Jan 23, 2016 at 2:25 PM | Registered Commenterdennisa

Anyone from the BBC flying to New York or Washington any day this week good luck.

Says the worse Winter storm to hit America EVAR
So Seasonal Snow is called a storm now.

Jan 24, 2016 at 9:36 AM | Unregistered CommenterJamspid

Actually that climateprediction.net experiment was the only one I am aware of where any kind of sensitivity test of the input variables was conducted. I know Giss have never done it because I directly asked Gavin and he replied that doing so 'wouldn't be useful'. What this test should have told them is that the huge error margins of the inputs utterly invalidate any notion that the models can ever have predictive value and hence cannot be useful for policy or indeed for much useful experimentation. Nature proved that in the end but it was very obvious to those of us who program such numerical models and deal with them all day long.

Russel (from his utterances on the subject) has undoubtedly never been near any such physical model and the Monte Carlo method is something he likely only ever read about.
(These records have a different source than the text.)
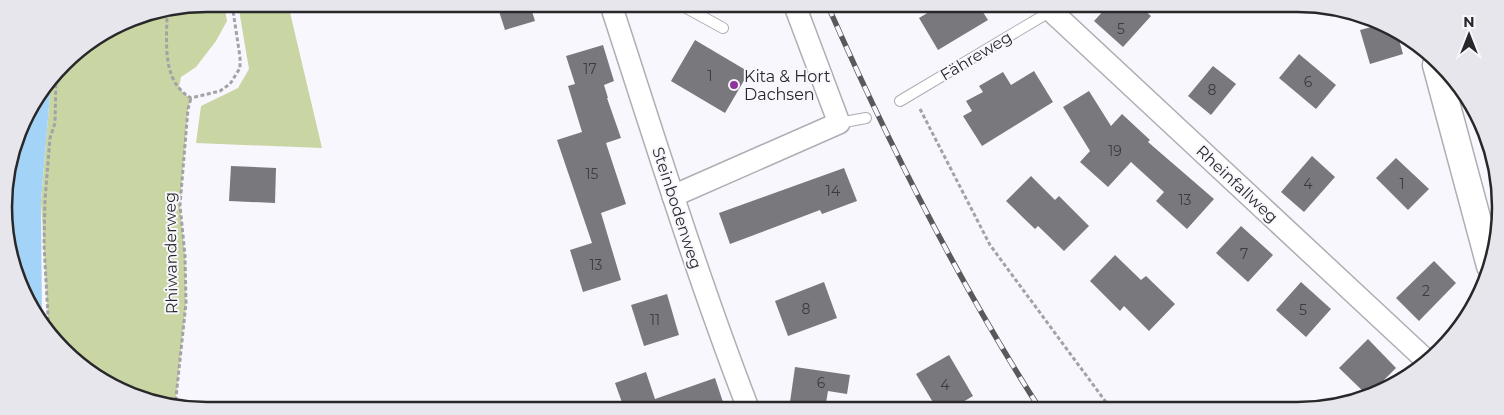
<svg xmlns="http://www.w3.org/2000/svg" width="1504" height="415" viewBox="0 0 1504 415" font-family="Montserrat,sans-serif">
  <rect width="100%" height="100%" fill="#f8f7fd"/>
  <g fill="#c9d5a3">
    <path d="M 207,4 L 224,4 L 227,21 L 216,41 L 196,67 L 181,77 L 179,87 L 184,94 L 191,98 L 188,109 L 180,205 L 185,256 L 186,303 L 175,407 L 168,407 L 95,377 L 49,335 L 41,201 L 51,83 L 73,55 L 130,19 Z"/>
    <path d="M 238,4 L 288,4 L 322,148 L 196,143 L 201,106 L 238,88 L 249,69 Z"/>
  </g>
  <path fill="#a3d4f8" d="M 51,83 L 41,201 L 42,324 L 11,261 L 4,194 L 25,117 Z"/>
  <g fill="#79787d">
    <path d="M 497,5 L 530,5 L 535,21 L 505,30 Z"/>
    <path d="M 939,6 L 979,6 L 988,20 L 938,50 L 919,18 Z"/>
    <path d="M 1107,7 L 1141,7 L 1151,16 L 1123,47 L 1094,21 Z"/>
    <path d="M 1379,25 L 1397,33 L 1403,54 L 1370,64 L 1360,30 Z"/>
    <path d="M 695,40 L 749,72 L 725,113 L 671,81 Z"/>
    <path d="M 603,45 L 614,81 L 604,85 L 608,98 L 607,98 L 621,138 L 606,143 L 626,204 L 601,213 L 621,280 L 583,292 L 570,250 L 592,243 L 557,140 L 582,132 L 568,86 L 575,84 L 566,56 Z"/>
    <path d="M 1299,54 L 1336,85 L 1316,109 L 1279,78 Z"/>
    <path d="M 1213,66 L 1236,84 L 1211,115 L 1188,96 Z"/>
    <path d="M 1034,71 L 1053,102 L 982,146 L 963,116 L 972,111 L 966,101 L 983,92 L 979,86 L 1003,72 L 1011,85 Z"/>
    <path d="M 1089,91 L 1111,126 L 1122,114 L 1150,140 L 1148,142 L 1214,199 L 1187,229 L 1156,201 L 1164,192 L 1131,162 L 1108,187 L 1080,162 L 1090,151 L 1063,107 Z"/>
    <path d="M 1312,156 L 1335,177 L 1304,212 L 1281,192 Z"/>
    <path d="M 1396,158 L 1429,189 L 1408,210 L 1376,178 Z"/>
    <path d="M 231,166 L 276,168 L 275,203 L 229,201 Z"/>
    <path d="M 844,168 L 857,201 L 822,214 L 820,210 L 730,244 L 719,213 Z"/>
    <path d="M 1031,176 L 1055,200 L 1059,196 L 1089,226 L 1064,251 L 1038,226 L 1035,229 L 1006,201 Z"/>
    <path d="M 1241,226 L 1273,255 L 1248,282 L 1216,253 Z"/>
    <path d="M 1115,255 L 1141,280 L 1146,276 L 1175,304 L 1149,331 L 1124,306 L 1120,311 L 1090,281 Z"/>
    <path d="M 1434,261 L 1456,283 L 1419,321 L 1396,298 Z"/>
    <path d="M 824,282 L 837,318 L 788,336 L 775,301 Z"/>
    <path d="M 1301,282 L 1331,309 L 1306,337 L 1276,310 Z"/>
    <path d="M 667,294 L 679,335 L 644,346 L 631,305 Z"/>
    <path d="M 1368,339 L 1396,368 L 1368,396 L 1339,368 Z"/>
    <path d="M 949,355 L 973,396 L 951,409 L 937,409 L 916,374 Z"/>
    <path d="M 795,367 L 850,375 L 847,394 L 828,391 L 825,409 L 789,409 Z"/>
    <path d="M 646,372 L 655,399 L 715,378 L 725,408 L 624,408 L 615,383 Z"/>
  </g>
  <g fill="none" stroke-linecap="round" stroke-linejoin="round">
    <defs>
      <g id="service">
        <path d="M 681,5 L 723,28"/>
        <path d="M 900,101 L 1051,11"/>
        <path d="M 839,123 L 866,118"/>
      </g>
      <g id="minor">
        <path d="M 611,5 C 655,140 697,276 748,408"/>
        <path d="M 1047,7 L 1427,361"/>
        <path d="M 673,196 L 839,123 L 795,6"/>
      </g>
      <path id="tertiary" d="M 1436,65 L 1490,266"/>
    </defs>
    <use href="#service" stroke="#aeaeb3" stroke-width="12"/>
    <use href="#minor" stroke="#aeaeb3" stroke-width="24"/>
    <use href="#tertiary" stroke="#aeaeb3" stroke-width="29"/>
    <g stroke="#a3a2a6" stroke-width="3" stroke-dasharray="4 2.5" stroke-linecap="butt">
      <path d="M 167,12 C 167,42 161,81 191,98 L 220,91 L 230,84 L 240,68 L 240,57 L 232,4"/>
      <path d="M 920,109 L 990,245 L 1111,409"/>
      <path d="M 49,334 L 44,245 L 45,200 L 50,138 L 55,123 L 56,76"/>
      <path d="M 175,407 L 186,303 L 185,256 L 180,205 L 188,109 L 191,98"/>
    </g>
    <use href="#service" stroke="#fff" stroke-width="10"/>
    <use href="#minor" stroke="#fff" stroke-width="21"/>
    <use href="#tertiary" stroke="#fff" stroke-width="26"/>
    <defs>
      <path id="rail" d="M 828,6 C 889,145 958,281 1040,409"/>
    </defs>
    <use href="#rail" stroke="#59585b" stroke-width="5.5"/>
    <use href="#rail" stroke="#f8f7fd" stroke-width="4" stroke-dasharray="11" stroke-linecap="butt"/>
  </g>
  <circle fill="#90339d" stroke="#f8f7fd" stroke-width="2" cx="734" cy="85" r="5"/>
  <g text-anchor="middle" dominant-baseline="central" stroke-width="4" stroke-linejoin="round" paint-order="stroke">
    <g font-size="14" fill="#3c3c3f">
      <text x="1121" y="29">5</text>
      <text x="590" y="69">17</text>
      <text x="710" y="76">1</text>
      <text x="1308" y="82">6</text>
      <text x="1212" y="90">8</text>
      <text x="1115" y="151">19</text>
      <text x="592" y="174">15</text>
      <text x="1308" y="184">4</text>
      <text x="1402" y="184">1</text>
      <text x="833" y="191">14</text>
      <text x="1185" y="200">13</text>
      <text x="1244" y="254">7</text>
      <text x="596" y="265">13</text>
      <text x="1426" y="291">2</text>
      <text x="806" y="309">8</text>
      <text x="1303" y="310">5</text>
      <text x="655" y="320">11</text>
      <text x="821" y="383">6</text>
      <text x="945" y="385">4</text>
    </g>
    <g font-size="16" fill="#28282a" stroke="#f8f7fd">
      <text transform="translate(976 56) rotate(-31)">Fähreweg</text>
      <text transform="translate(1237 184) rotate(43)">Rheinfallweg</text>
      <text transform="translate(677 208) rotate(72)">Steinbodenweg</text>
      <text transform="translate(171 253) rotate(-91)">Rhiwanderweg</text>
    </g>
    <g font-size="16" fill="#28282a" stroke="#f8f7fd" text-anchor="start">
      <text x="744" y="76">Kita &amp; Hort<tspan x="744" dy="18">Dachsen</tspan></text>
    </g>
  </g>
  <path d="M0 0H1504V415H0ZM207 12H1297A195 195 0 0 1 1492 207V207A195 195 0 0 1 1297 402H207A195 195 0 0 1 12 207V207A195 195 0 0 1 207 12Z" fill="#e7e6ec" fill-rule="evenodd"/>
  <path fill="none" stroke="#28282a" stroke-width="2.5" d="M207 12H1297A195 195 0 0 1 1492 207V207A195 195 0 0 1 1297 402H207A195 195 0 0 1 12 207V207A195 195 0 0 1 207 12Z"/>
  <g transform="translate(1469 35)" stroke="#f8f7fd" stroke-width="4" paint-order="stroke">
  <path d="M0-4L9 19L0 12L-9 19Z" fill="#28282a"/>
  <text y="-8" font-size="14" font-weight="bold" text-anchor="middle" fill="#28282a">N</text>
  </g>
</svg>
Such methods though are the only plausible way of combining models; not pre-selecting half a dozen model runs that are broadly similar and then declaring this batch as 'robust', which is merely a pseudo-Bayesian approach based on hopelessly biased priors combined with a historically-ignorant philosophy that the temperature of the Earth cannot change much without CO2 or aerosols (it's magic fossil-fuel counterpart that appears whenever needed to explain away any cooling period that just shouldn't happen by their simplistic 2-variable, linear thinking).